**Work request:** Copy all lines in the material holding the string "expected".
=== Section Start ===
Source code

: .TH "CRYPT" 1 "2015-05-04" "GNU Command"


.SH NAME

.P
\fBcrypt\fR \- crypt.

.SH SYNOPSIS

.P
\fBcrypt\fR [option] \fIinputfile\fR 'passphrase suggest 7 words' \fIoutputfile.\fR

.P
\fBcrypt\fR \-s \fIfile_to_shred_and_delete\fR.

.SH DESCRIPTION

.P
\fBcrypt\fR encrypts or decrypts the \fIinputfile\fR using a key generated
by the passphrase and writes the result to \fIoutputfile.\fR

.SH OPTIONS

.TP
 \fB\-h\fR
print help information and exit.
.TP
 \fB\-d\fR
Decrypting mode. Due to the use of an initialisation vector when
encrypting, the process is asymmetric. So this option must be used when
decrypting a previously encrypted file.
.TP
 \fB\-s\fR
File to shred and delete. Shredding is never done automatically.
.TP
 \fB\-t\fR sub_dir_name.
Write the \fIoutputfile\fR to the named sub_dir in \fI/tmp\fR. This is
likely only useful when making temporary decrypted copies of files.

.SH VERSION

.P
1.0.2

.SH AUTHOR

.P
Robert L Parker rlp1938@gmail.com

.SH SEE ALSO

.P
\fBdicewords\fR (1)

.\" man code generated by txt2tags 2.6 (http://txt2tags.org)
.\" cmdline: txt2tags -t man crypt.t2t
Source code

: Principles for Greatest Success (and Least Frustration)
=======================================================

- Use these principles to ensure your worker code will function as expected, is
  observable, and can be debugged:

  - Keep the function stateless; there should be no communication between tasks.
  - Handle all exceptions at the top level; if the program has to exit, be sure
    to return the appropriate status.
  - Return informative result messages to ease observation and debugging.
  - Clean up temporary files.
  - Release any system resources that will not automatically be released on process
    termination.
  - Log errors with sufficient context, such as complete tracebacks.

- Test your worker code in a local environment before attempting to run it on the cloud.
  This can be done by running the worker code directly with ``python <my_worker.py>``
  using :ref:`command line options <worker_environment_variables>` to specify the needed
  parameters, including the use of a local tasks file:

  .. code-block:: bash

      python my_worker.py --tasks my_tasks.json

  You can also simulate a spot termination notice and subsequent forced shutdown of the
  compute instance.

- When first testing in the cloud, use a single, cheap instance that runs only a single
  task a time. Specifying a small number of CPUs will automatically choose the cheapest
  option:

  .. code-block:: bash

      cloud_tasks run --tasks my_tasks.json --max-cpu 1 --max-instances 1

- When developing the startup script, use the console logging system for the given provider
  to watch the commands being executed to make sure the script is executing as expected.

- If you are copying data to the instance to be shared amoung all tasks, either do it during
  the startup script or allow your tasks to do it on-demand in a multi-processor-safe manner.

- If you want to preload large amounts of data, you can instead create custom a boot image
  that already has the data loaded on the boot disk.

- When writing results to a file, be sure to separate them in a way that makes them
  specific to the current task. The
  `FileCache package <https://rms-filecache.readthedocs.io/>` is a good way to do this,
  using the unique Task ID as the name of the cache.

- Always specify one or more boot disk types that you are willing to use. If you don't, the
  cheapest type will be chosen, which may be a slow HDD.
=== Section End ===
**Task response:**
- Use these principles to ensure your worker code will function as expected, is
  to watch the commands being executed to make sure the script is executing as expected.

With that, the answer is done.